Yates said the monkey’s “street smarts” are another indicator that he’s not a house pet. Out of about a hundred monkeys Yates has pursued, MM is the brightest, and he gets sharper by the day. He avoids power lines, and witnesses have observed him looking both ways before crossing a street, things he learned from his rhesus family.  

“The troupe told him, ‘No goofy, you wait here. You don’t dart in front of cars because that’s how Uncle Joe got smashed,’” Yates said.

The fugitive also avoids humans now because of their association with pain. He recognizes Yates on sight, immediately screaming and fleeing. The sting from the tracker’s darts has stayed with him. The general public is more dangerous, but the monkey’s fame might be his savior. On Woodman’s second time out tracking him, he heard a police officer whisper, “If it weren’t for the cameras, we could shoot it with a 22 rifle and be done with it.”

“A couple days after that it got its Facebook account, so it’s been sneaking to the library to use the computer, I guess,” Woodman said.  

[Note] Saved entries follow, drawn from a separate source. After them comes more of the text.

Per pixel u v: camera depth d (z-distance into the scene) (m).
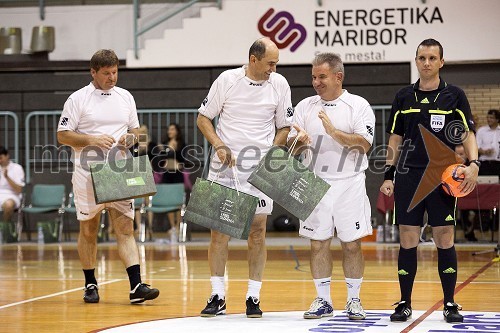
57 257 11.52
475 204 12.90
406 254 5.67
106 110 6.82
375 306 6.35
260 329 5.21
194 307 6.43
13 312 6.23
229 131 5.96
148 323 5.55
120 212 6.77
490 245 12.99
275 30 16.12
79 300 6.94
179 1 17.23
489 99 17.23
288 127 6.03
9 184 14.85
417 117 5.68
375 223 14.99
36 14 17.58
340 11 15.92
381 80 16.20
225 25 16.34
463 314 5.84
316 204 5.60
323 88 5.75
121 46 17.39
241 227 5.72
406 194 5.68
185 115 16.67
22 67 17.16
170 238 14.41
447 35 15.68
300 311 6.13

Ultimately, the two trackers are in a no-win situation. If they successfully bring MM in, they have ended his status as a symbol of freedom and rebellion. If they don’t, he could be killed by someone else.

“I’ve already met people that said as far as they’re concerned they’d just use a shotgun on him,” Yates said.

MM gets around

The monkey’s nomad habits have kept him out of the trackers’ reach for now. His traveling has baffled his pursuers. Woodman said he thinks the roaming primate must have an account with Yellow Cab.  

The renegade animal typically vanishes for several weeks after an encounter with the public, and his extensive travels make his next appearance hard for the trackers to predict.  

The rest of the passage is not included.